DIRECTIONS FOR THIS TASK: Can you write out the rows from the start of the records through the line containing "e e tecnologia" again, with "Filtration absolue" changed to "Filtration fine" and nothing else altered?

GIVEN ENTRIES:
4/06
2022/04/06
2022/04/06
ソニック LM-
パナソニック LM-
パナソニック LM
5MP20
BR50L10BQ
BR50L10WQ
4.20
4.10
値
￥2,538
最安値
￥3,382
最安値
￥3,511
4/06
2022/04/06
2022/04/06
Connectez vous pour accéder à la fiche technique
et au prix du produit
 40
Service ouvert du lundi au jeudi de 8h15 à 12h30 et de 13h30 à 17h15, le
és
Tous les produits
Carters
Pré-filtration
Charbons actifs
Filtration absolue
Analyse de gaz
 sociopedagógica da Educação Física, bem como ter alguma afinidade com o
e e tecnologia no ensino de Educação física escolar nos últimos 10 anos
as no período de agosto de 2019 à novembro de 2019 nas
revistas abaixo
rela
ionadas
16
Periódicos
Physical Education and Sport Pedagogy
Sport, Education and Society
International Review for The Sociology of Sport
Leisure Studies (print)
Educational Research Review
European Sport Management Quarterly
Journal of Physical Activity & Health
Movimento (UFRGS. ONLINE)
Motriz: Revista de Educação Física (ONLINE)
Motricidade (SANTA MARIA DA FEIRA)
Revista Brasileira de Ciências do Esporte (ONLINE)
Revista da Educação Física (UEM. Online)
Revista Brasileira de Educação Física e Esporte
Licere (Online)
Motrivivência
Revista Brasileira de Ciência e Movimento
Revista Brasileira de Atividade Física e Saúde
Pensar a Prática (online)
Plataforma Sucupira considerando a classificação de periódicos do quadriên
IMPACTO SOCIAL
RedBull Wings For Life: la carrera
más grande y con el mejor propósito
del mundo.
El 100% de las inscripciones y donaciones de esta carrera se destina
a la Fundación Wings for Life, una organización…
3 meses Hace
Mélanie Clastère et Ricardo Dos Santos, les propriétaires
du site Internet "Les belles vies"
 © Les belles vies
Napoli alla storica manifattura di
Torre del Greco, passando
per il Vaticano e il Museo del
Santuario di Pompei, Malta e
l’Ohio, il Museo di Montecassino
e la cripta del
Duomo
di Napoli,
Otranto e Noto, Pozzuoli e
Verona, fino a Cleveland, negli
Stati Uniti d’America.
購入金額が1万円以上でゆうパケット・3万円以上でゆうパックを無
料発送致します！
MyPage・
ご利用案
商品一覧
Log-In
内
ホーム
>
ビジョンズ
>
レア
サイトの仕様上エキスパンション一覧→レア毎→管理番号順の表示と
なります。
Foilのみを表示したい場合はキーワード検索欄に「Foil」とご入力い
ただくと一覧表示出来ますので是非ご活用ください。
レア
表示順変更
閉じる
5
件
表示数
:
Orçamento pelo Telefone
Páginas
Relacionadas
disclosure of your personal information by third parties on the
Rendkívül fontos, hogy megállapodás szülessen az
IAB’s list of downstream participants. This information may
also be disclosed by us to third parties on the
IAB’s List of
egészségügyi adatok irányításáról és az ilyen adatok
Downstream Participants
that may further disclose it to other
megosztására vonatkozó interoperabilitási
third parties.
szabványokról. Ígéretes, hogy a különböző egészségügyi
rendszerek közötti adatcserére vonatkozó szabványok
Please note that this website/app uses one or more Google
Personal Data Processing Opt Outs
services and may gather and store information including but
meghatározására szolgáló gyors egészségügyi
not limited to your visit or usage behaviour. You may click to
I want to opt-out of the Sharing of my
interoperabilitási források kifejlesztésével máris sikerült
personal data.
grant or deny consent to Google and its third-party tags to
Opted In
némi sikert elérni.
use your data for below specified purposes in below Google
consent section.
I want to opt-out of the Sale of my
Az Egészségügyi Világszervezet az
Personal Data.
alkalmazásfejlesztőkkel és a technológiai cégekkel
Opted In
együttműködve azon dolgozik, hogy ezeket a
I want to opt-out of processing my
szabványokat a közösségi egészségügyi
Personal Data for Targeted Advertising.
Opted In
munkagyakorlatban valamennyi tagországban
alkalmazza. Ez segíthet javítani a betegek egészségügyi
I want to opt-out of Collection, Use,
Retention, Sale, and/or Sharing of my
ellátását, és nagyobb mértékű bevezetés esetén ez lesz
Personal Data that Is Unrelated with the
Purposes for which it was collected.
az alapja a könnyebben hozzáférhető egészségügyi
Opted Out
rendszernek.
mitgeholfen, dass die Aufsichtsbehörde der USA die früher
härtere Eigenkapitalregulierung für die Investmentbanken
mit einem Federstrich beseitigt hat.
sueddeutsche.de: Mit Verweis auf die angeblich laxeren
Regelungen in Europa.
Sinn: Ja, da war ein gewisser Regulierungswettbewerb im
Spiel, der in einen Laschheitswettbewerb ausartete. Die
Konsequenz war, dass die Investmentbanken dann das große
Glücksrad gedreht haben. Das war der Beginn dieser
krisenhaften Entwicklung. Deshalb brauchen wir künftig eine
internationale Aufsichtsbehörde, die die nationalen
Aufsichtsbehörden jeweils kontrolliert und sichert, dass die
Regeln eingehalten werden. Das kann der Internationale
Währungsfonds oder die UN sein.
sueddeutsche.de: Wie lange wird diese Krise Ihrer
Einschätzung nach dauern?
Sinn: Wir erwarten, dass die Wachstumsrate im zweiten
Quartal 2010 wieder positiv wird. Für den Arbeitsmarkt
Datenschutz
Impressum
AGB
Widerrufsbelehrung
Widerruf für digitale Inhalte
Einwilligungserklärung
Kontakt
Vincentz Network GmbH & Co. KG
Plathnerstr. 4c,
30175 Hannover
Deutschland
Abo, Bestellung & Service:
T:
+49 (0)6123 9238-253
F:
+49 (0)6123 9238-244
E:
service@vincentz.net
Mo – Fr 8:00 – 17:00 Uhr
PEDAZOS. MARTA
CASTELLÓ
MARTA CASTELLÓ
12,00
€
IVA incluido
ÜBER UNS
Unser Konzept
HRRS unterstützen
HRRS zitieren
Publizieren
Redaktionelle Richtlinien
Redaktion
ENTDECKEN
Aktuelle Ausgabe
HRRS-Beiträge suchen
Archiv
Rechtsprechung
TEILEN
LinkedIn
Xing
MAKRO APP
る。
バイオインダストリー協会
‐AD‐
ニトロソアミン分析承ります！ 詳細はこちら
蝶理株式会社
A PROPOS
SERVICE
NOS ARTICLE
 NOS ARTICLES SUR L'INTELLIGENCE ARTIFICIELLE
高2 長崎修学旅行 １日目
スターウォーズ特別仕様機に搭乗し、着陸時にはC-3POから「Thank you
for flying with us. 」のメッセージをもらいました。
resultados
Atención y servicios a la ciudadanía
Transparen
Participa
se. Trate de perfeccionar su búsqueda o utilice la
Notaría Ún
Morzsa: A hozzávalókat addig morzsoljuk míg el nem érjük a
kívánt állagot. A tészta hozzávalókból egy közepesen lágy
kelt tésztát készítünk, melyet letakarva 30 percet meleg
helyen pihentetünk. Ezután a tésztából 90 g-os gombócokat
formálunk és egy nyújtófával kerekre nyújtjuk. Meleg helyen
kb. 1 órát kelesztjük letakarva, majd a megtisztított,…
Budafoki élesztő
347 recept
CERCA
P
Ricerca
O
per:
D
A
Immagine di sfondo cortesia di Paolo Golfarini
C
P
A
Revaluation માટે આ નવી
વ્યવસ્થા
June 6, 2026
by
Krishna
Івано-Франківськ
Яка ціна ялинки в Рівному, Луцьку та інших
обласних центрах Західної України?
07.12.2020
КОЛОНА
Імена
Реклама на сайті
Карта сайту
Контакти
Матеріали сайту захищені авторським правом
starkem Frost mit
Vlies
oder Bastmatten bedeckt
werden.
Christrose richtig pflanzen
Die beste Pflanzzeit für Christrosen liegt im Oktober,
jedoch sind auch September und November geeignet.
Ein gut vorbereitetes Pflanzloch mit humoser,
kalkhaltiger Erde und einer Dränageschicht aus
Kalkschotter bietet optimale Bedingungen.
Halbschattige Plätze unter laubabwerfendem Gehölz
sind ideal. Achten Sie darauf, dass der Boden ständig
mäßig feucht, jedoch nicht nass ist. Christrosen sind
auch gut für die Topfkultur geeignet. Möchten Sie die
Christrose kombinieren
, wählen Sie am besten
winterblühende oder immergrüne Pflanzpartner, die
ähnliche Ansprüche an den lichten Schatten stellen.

EXERCISE SOLUTION:
4/06
2022/04/06
2022/04/06
ソニック LM-
パナソニック LM-
パナソニック LM
5MP20
BR50L10BQ
BR50L10WQ
4.20
4.10
値
￥2,538
最安値
￥3,382
最安値
￥3,511
4/06
2022/04/06
2022/04/06
Connectez vous pour accéder à la fiche technique
et au prix du produit
 40
Service ouvert du lundi au jeudi de 8h15 à 12h30 et de 13h30 à 17h15, le
és
Tous les produits
Carters
Pré-filtration
Charbons actifs
Filtration fine
Analyse de gaz
 sociopedagógica da Educação Física, bem como ter alguma afinidade com o
e e tecnologia no ensino de Educação física escolar nos últimos 10 anos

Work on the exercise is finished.